Cabut fatwa MUI Sampang

Sementara itu, tokoh Islam Syiah di Sampang, yang kini berstatus sebagai pengungsi, Iklil Milal mengatakan, usulan pemindahan sementara ke lokasi baru, bukanlah prioritas utama yang mereka inginkan.

"Tapi bagaimana kami ini dianggap sebagai bagian warga Sampang, yang berhak hidup layak," kata Iklil Milal, saat dihubungi wartawan BBC Indonesia, Heyder Affan, melalui telepon genggamnya, Rabu (16/01) sore.

"Walaupun kami dipindahkan ke tempat lain yang disebut manusiawi itu, menurut saya yang lebih manusiawi, adalah masalah keselamatan kami. Karena memang dengan adanya fatwa (MUI Sampang) sesat itu, kami akan terancam di manapun."

Iklil Milal, tokoh Islam Syiah di Sampang, Madura.

"Masalahnya bukan (pada) masalah rumah, tapi fatwa Majelis Ulama Indonesia (MUI) Sampang yang menyatakan ajaran Syiah itu sesat," kata Iklil.

Sebelum sekelompok orang menyerbu dan membakar sebagian rumah milik warga Syiah di Sampang, MUI Sampang telah mengeluarkan fatwa yang isinya menyatakan ajaran Syiah masuk kategori sesat.

Berbagai kalangan, termasuk pegiat HAM, menuduh fatwa ulama inilah yang menyebabkan aksi kekerasan terhadap warga Syiah, yang menyebabkan satu orang meninggal dunia, Agustus 2012 lalu.

Menurut Iklil, pencabutan fatwa MUI Sampang sangat penting demi keselamatan warga Syiah di kota itu. "Apakah mereka siap untuk mencabut fatwa sesat itu, karena itu yang jadi jaminan keamanan kami di manapun," katanya.

"Walaupun kami dipindahkan ke tempat lain yang disebut manusiawi itu, menurut saya yang lebih manusiawi, adalah masalah keselamatan kami," tandas Iklil.

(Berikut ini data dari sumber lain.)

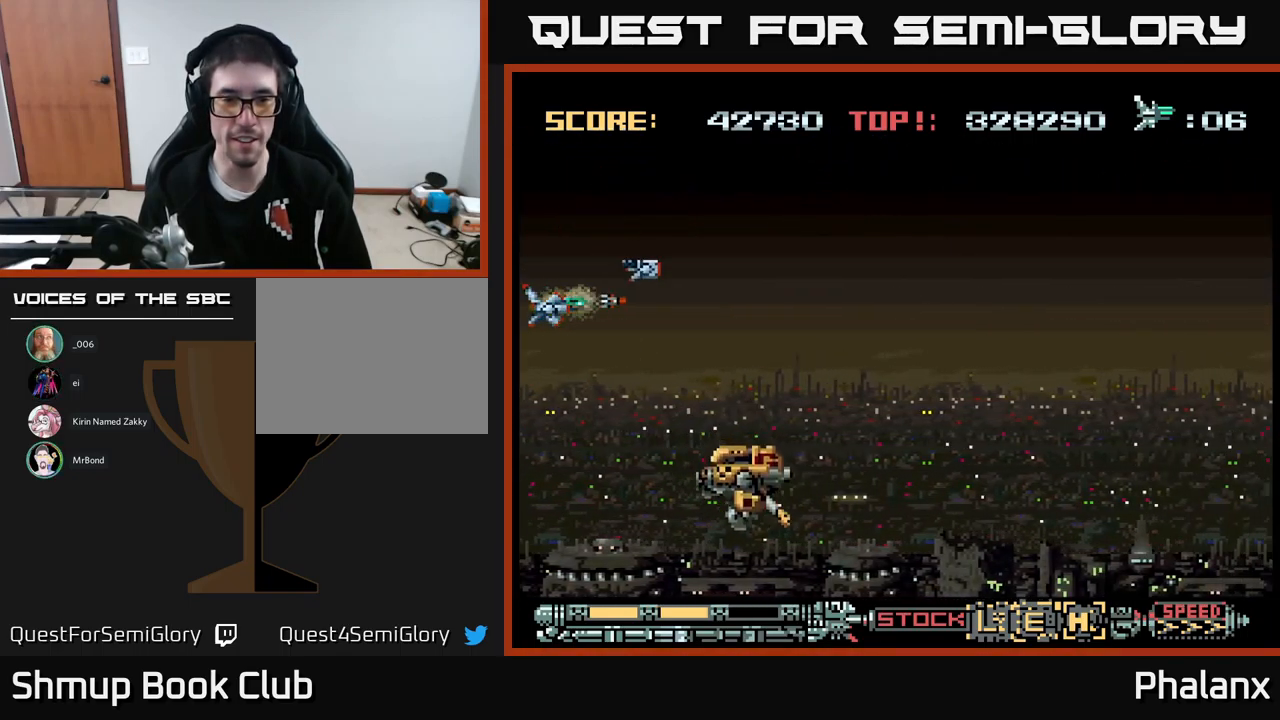
{"buttons": ["A"], "events": [[283, "DPAD_DOWN", "down"], [483, "DPAD_DOWN", "up"]]}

"Karena memang dengan adanya fatwa (MUI Sampang) sesat itu, kami akan terancam di manapun," katanya, dengan nada bergetar.

Kalau fatwa MUI Sampang itu dicabut, menurut Iklil, mereka tidak memasalahkan jika ditempatkan sementara ke lokasi lain yang dianggap lebih manusiawi, sebelum akhirnya kelak dibolehkan kembali ke kampung halamannya.

"Tapi bagi kami, masalahnya pada fatwa sesat itu. Karena, dimana pun kami berada, suatu saat nanti, pasti ada lagi (aksi penyerangan), karena kami dianggap orang-orang bermasalah," tegas Iklil.

Warga Syiah Sampang sejak awal ingin kembali ke kampung halamannya, tetapi ditolak oleh pemerintah dan otoritas keamanan Kota Sampang, karena alasan keamanan.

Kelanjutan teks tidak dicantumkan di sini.